PAR LA GRÂCE DES SONDAGES

Le dossier se révèle « complexe » pour un gouvernement dont les grandes figures, y compris le président, ont démarré leur carrière politique dans la rue, lors des mouvements étudiants de 2011, établissant une filiation avec la révolte de 2019, observe Claudia Heiss, politiste au Centre d’Etude du conflit et de la cohésion sociale. « Défendre le projet d’initiative parlementaire, c’est une chose, mais obtenir les votes, c’est différent. Le problème, c’est qu’au Sénat le gouvernement a besoin des votes de la droite. Tout comme à la Chambre des députés. Par ailleurs, il ne bénéficie pas du soutien franc du centre gauche. Et l’opinion est divisée », note Mme Heiss.

Alors que des manifestations résiduelles se poursuivent chaque vendredi sur la place de la révolte sociale à Santiago, troublant la vie du quartier et de la capitale, le maintien de l’ordre fait partie des sujets perçus comme une potentielle faiblesse du gouvernement, selon le dernier sondage de l’institut TuInfluyes, en avril. Par ailleurs, les enquêtes d’opinion ont montré une très rapide chute de la cote de popularité de Gabriel Boric. Selon ce même sondage, la désapprobation de la gestion du président a bondi de 14 points en un mois et fédère désormais la moitié des Chiliens.
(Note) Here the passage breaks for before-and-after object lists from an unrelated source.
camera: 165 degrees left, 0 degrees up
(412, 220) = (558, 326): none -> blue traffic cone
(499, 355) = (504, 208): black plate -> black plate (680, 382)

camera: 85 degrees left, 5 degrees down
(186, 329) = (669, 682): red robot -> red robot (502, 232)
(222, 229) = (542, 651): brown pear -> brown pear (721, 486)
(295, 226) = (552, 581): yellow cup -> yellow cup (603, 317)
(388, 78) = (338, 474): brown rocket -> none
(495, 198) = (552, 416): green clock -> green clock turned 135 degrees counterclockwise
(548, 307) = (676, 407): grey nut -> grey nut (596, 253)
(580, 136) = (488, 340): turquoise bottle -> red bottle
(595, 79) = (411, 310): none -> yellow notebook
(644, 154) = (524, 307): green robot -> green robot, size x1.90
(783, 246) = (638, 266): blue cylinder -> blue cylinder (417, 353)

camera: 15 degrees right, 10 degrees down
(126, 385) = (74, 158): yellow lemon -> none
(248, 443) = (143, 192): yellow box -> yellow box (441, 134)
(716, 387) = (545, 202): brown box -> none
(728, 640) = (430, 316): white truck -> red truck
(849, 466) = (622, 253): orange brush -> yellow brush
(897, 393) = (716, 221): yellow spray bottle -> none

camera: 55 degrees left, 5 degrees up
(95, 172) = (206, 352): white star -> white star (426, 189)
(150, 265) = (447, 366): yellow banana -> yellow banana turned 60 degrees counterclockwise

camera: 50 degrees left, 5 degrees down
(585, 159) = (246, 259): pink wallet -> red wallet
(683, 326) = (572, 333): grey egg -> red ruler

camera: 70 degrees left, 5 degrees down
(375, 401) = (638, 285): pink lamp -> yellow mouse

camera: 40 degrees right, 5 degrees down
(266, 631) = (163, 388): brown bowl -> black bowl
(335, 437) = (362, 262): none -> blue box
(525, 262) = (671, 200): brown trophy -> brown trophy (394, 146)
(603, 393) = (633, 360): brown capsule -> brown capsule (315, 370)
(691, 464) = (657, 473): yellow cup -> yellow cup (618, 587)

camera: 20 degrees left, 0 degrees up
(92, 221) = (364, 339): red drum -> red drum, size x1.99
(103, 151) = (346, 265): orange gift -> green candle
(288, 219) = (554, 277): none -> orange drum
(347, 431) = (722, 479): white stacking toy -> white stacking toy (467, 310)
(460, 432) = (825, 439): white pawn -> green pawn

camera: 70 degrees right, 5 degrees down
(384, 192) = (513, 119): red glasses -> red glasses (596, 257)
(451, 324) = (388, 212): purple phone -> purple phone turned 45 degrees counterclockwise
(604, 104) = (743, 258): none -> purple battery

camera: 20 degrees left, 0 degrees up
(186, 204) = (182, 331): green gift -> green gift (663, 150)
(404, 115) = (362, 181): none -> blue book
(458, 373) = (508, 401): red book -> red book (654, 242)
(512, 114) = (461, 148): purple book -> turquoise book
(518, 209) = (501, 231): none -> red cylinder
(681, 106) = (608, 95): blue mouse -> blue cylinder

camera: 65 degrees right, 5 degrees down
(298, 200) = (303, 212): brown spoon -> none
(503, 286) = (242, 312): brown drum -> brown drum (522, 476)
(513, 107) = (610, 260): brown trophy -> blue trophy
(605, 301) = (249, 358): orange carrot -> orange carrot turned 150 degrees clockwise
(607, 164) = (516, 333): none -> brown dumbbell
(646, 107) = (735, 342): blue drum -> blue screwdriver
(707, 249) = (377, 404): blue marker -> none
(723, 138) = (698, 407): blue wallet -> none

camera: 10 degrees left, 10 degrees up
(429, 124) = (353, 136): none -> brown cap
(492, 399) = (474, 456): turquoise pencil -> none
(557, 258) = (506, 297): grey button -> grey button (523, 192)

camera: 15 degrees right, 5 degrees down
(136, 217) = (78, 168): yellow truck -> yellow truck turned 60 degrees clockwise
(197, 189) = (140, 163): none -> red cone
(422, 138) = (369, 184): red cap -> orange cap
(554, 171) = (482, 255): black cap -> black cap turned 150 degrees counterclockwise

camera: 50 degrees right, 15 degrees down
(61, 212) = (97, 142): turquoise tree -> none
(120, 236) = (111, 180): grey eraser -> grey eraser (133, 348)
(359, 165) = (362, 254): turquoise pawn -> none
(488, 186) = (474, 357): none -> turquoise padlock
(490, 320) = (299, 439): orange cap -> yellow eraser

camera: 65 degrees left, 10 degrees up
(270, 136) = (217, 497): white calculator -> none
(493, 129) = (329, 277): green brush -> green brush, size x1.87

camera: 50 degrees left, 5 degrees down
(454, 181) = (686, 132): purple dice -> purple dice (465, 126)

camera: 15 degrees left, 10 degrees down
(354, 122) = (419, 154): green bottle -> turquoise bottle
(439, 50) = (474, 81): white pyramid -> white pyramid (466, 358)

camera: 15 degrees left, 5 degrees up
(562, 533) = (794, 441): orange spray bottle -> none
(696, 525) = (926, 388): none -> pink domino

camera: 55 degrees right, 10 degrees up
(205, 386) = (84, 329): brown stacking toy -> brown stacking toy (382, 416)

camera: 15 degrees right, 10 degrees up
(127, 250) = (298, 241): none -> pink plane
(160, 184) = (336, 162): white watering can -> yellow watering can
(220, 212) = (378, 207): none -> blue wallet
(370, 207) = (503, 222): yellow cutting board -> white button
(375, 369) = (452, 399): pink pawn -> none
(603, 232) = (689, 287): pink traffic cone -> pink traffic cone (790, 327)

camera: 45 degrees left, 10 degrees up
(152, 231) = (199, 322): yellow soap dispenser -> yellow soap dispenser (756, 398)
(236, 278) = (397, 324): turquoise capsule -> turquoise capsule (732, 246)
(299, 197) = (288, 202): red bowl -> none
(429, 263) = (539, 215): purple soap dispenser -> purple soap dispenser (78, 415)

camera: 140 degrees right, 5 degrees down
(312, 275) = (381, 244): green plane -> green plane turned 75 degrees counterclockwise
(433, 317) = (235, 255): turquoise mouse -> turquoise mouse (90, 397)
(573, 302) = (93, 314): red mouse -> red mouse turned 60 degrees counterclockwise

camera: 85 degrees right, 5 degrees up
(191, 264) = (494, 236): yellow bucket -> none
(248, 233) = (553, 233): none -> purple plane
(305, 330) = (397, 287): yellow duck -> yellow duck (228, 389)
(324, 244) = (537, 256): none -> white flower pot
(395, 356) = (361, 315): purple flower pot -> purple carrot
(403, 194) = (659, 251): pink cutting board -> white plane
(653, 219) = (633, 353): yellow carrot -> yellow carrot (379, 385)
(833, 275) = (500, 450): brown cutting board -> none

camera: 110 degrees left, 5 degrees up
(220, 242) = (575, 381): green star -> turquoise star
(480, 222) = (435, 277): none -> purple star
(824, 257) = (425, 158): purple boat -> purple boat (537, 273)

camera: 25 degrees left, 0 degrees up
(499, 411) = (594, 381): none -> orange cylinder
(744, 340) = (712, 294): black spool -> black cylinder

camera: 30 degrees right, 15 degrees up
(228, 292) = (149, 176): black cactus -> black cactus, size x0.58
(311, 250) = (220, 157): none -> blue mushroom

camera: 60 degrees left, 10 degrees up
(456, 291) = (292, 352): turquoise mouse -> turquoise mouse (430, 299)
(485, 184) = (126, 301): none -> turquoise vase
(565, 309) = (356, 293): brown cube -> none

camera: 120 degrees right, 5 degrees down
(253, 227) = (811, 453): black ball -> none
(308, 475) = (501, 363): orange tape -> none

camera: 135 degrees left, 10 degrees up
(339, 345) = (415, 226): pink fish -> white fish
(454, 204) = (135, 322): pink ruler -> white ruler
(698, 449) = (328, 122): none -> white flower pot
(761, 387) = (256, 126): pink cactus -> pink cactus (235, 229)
Dans ce contexte, l’opposition a interpellé le gouvernement sur la loi d’amnistie. « [Le gouvernement] ne souhaite pas que le projet soit soumis au vote parce qu’il le gêne politiquement, il est très impopulaire. Nous n’acceptons pas d’être complices de ce manque de sincérité », a assuré le sénateur de l’opposition Luciano Cruz-Coke. Esquissant un pas vers l’opposition, la ministre de l’intérieur, Izkia Siches, a annoncé, le 9 mai, la possibilité de « pouvoir discuter des limites » à l’amnistie, sans donner plus de précisions.